Application FAQ


Answers for Common Questions


Questions:

Answers:

What factors are considered in admissions decisions? A variety of factors are used in making admissions decisions, such as specific course performance, academic performance over time, career goals, content and quality of personal essay, and relevant experiences.
I am a UF student; do I still need to apply to the College?  Yes.
What does applying to a limited access program mean? You have to apply for admission and be accepted to join the BPH program at the junior level. Not all students meeting the minimum requirements will necessarily be accepted. The advantage of limited access admission is that we guarantee you a space in all of your core courses so that you can graduate in a timely manner.
What course work must I have done to be considered for junior year admission to the Bachelor of Public Health program? The prerequisites necessary for admission can be found here.
If I have completed the 24,000-word writing requirement, am I still required to take ENC 3453 or ENC 2210? Yes.
What letter grades are required in my courses? A minimum grade of C is required for all prerequisite courses, as well as all General Education and Gordon Rule courses. However, you must have a 3.0 overall and prerequisite GPA to be considered for admission.
How many prerequisites must be completed by the time of application? Four. The four prerequisites must come from the following courses: Biology, Psychology, Statistics, and a writing course. Your spring registration and application information should reflect enrollment and/or knowledge that you will complete the remaining prerequisites based upon the deadline for which you intend to apply for enrollment.
How often should I meet with an academic advisor? We strongly encourage students to meet with an academic advisor at least once a semester.
When is the application deadline? February 1st for both Summer B and Fall admissions.
What if I miss the application deadline? If you miss the application deadline we will review late applications on a case-by-case basis but typically the class is filled by students meeting the application deadline.
What if I am not admitted to the Bachelor of Public Health program? We strongly encourage you to have a back-up plan; if you are not admitted into the program you are required to select another major/program of study.
Am I able to study abroad?

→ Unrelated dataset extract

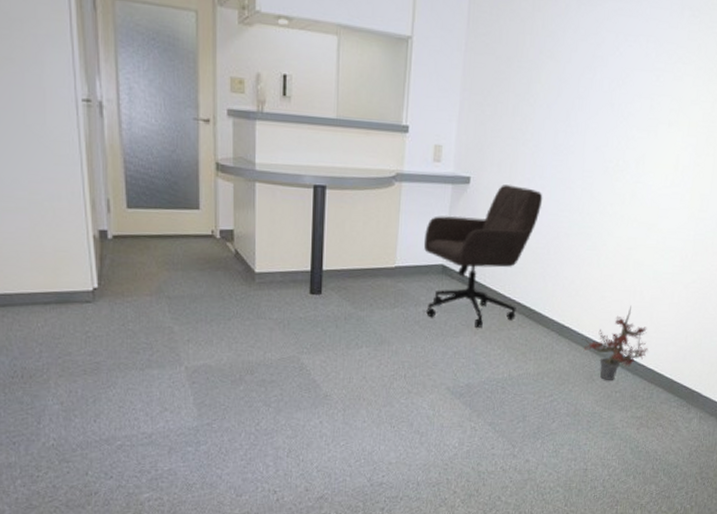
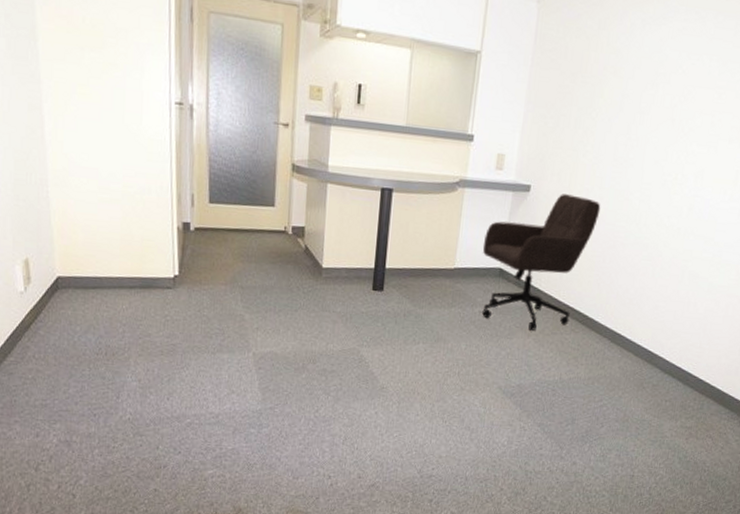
potted plant: present [580,306,649,380] -> none [632,316,701,389]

Yes, during the summer months. Such travel plans are made through the International Center and require an advisor’s approval. In addition, if admitted, our College offers a study abroad program at the La Trobe University in Melbourne, Australia (see website for more information).

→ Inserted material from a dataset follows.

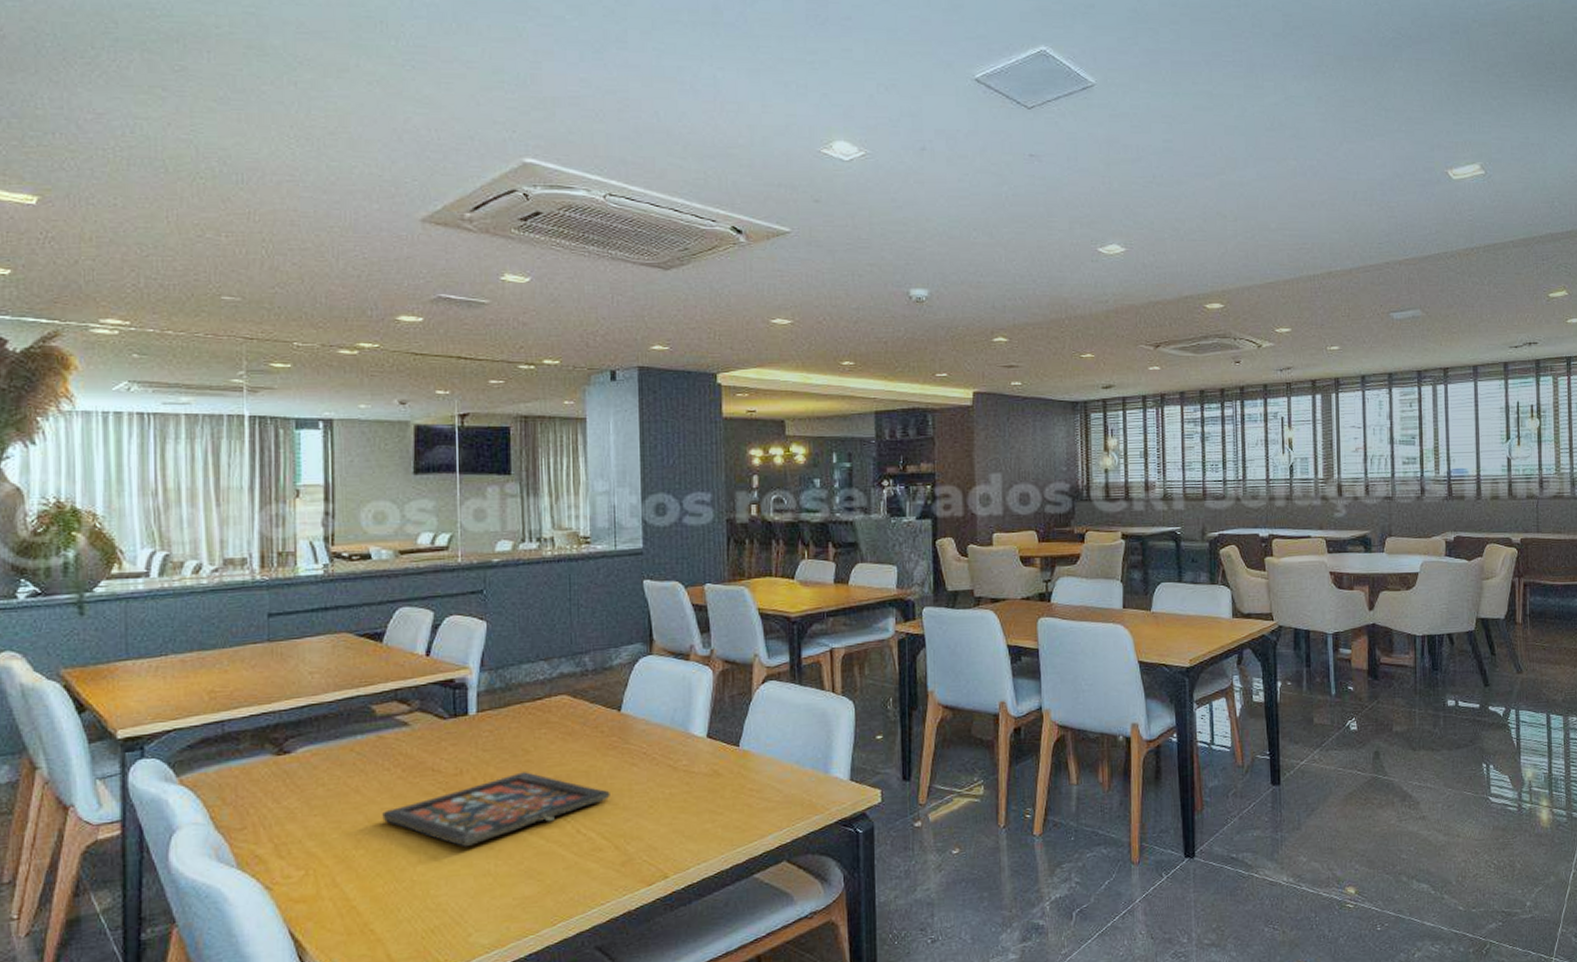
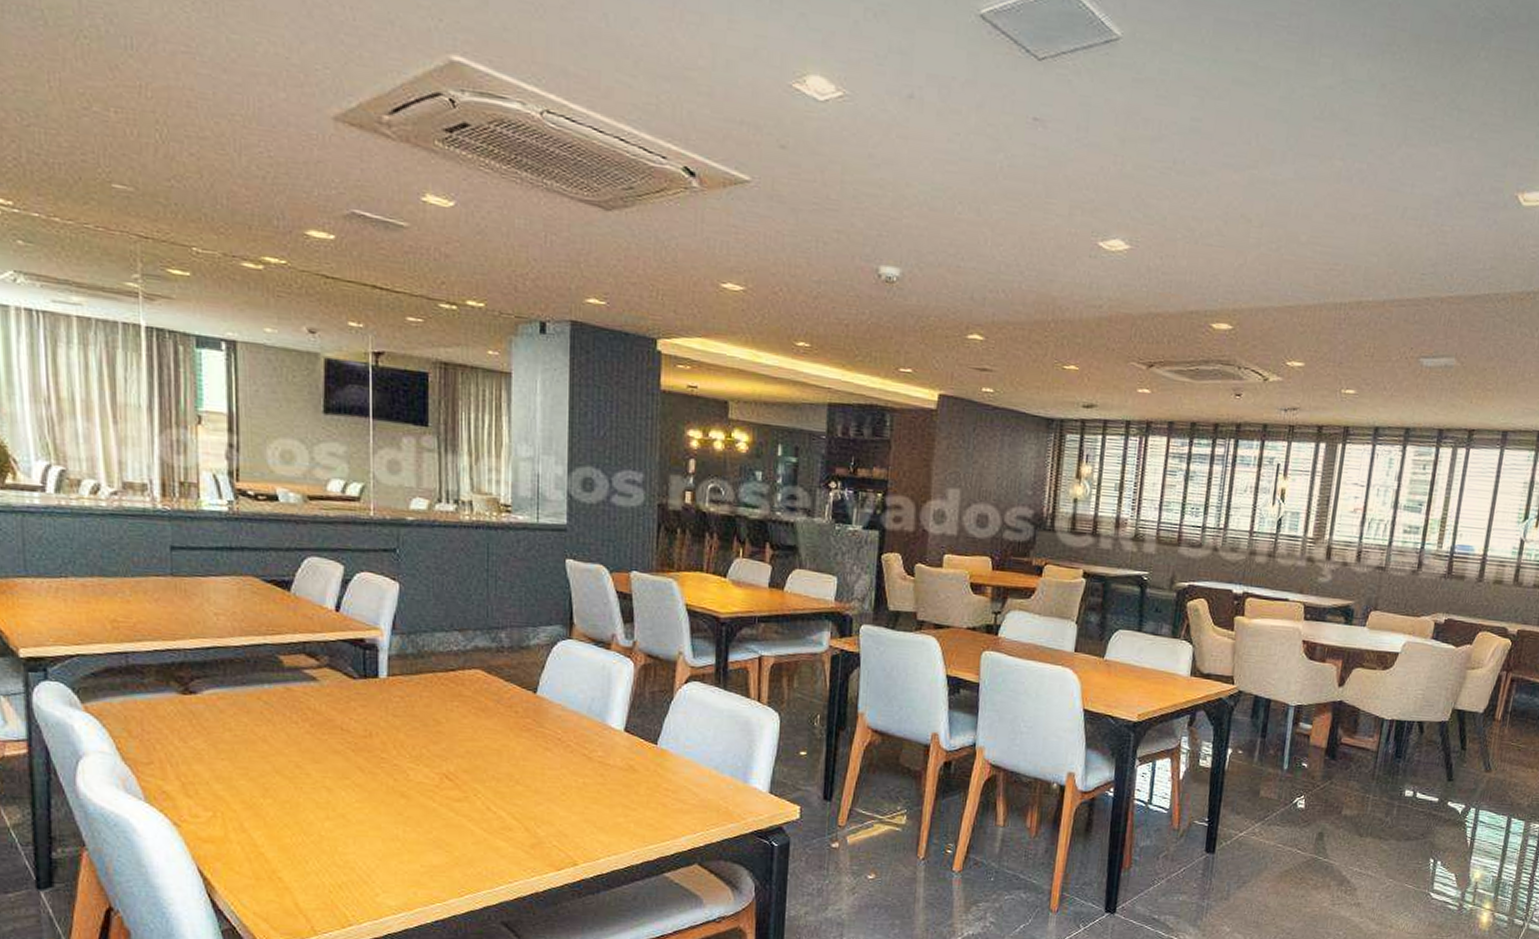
board game: present [382,772,610,847] -> none [290,742,522,810]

How long after the application deadline will I know whether I am accepted into the program? Students are typically notified of admissions decisions within three months, with most decisions being released in mid to late April. However, there are a variety of factors that affect the timing of notifications. For example, it is common for us to hold a large number of applications until spring grades are available.

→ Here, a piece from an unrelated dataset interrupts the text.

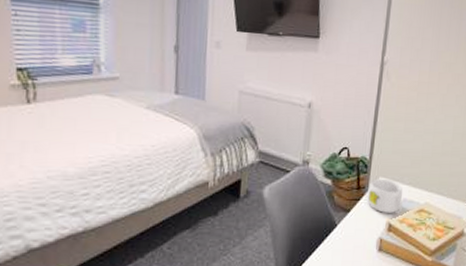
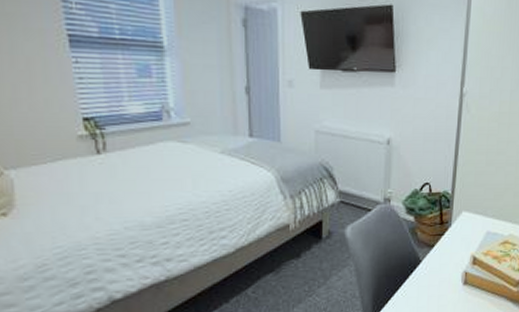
mug: present [367,178,403,214] -> none [451,212,487,247]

Do you have a wait list for admission? Yes. We typically admit several students from the wait list each year.
I had a bad first semester. Do I have any chance of being admitted? Although you are expected to meet the minimal GPA requirements, there are choices you can make to strengthen your application. If you did poorly in a course or courses that you normally are strong in, take a more advanced course or courses to show you can do the work. The admissions committee does take into account your pattern of performance over time.
I had recent medical or interpersonal issues that have affected my academic performance. Will my recent poor performance ruin my chances of being considered? If there is something you think it would be helpful for the admissions committee to know, then include an explanation with your application. They will consider that information in the context of the consistency of your performance in different semesters. If you are having medical or interpersonal issues affecting your academic performance, the most important thing you can do is get the right help. Be responsible and ensure you are addressing the issues creating the academic concerns. In addition, sometimes students have learning disabilities that are not diagnosed until college. If you suspect this might be part of any academic struggles, consult the Disability Resources Center.